MO-I-500 Treatment During a Metabolic Challenge Diminishes Cell Survival.
We plated SUM149-Luc cells with or without indicated doses of MO-I-500 (bottom panel), MO-I-100 (top panel), or DMSO solvent alone (0 dose), in a glutamine-free medium. We stained the colonies after 22 days of treatment in culture and photographed. The number of colonies, which were scored with ImageJ software, are shown at lower right of dishes.
Fig 4.
Relatively Little Effect of MO-I-500 on SUM149 Cells in Medium Containing Glutamine.
We treated dishes with SUM149-Luc cells with indicated doses of MO-I-500 for 7 days in two different glutamine-containing media: complete medium (top) or glutamine-containing medium with dialyzed fetal bovine serum (bottom). Then we stained the dishes with crystal violet and scanned.
Fig 5.
Relatively Little Effect of MO-I-500 on MA Cells.
We treated dishes with SUM149-MA cells with indicated doses of MO-I-500 for 7 days in a glutamine-containing medium with dialyzed fetal bovine serum (top panel) or in a glutamine-free medium with dialyzed fetal bovine serum (bottom panel). Then we stained the dishes with crystal violet and scanned.
Fig 6.
Reduced FTO and IRX3 Protein Levels Upon MO-I-500 Treatment of SUM149 Cells in Glutamine-Free Medium.
The cell lysates from the SUM149-Luc cells treated with 1.25 μM MO-I-100 (lane 2) or 1.25 μM MO-I-500 (lane 3) in Gln-free medium for 35 days were subjected to western blotting as described in Materials and Methods. Lane 1 was loaded with the lysate from control untreated SUM149-Luc cells after culturing them in glutamine-free medium for 35 days. Western blotting was performed in parallel to detect FTO and IRX3 proteins. We re-probed the filters with an HSP90 antibody as a gel loading and protein transfer controls; re-probe of the IRX3 blot is shown. Relative intensities of bands are shown at the bottom of panels; lane 2 is designated as the control (100% value) since it represents the cells growing under similar conditions as the experimental cells (lane 3).
Fig 7.
A Model Depicting a Snapshot of Evolution-like Process of Breast Cancer.

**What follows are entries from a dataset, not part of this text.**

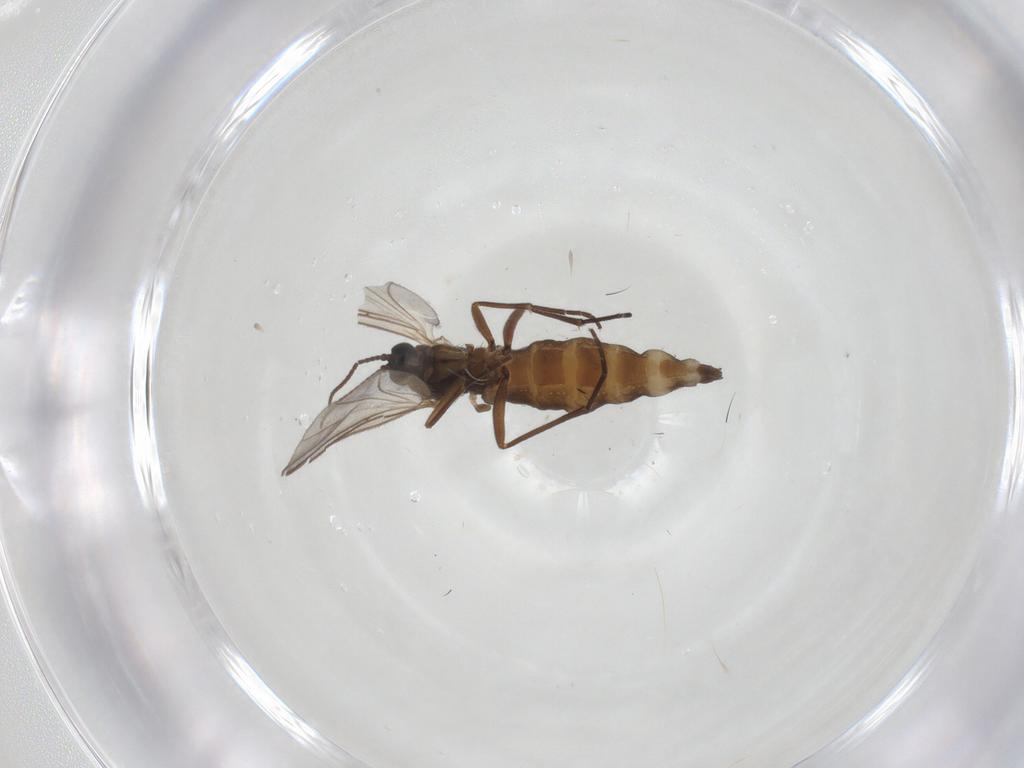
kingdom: Animalia
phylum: Arthropoda
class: Insecta
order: Diptera
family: Sciaridae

Cancer progresses through an evolution-like process, which involves selection of adaptable cells under various challenges in the body including therapeutic interventions. A two-way linkage between metabolic state and regulatory state may allow enrichment of fittest cancer cells under metabolic challenges. Our approach involving a challenge of prolonged lack of glutamine in cell culture of a TNBC cell line is intended to enrich the fittest cells that would have a high likelihood of “evolving” to yield metastasis. Our results support this model and suggest that a severe metabolic challenge applied in a setting of high cellular heterogeneity would select rare progenitor-like cells from the majority breast-like cells; it would also co-select genetic and epigenetic alterations that would provide survival advantage in facing a variety of challenges in an evolution-like process ([8], this study). Our results support that progenitor-like cancer cells may utilize energy conservation as a strategy for survival under severe metabolic challenge. We adapted this model from the model presented as Figure 6 in [8].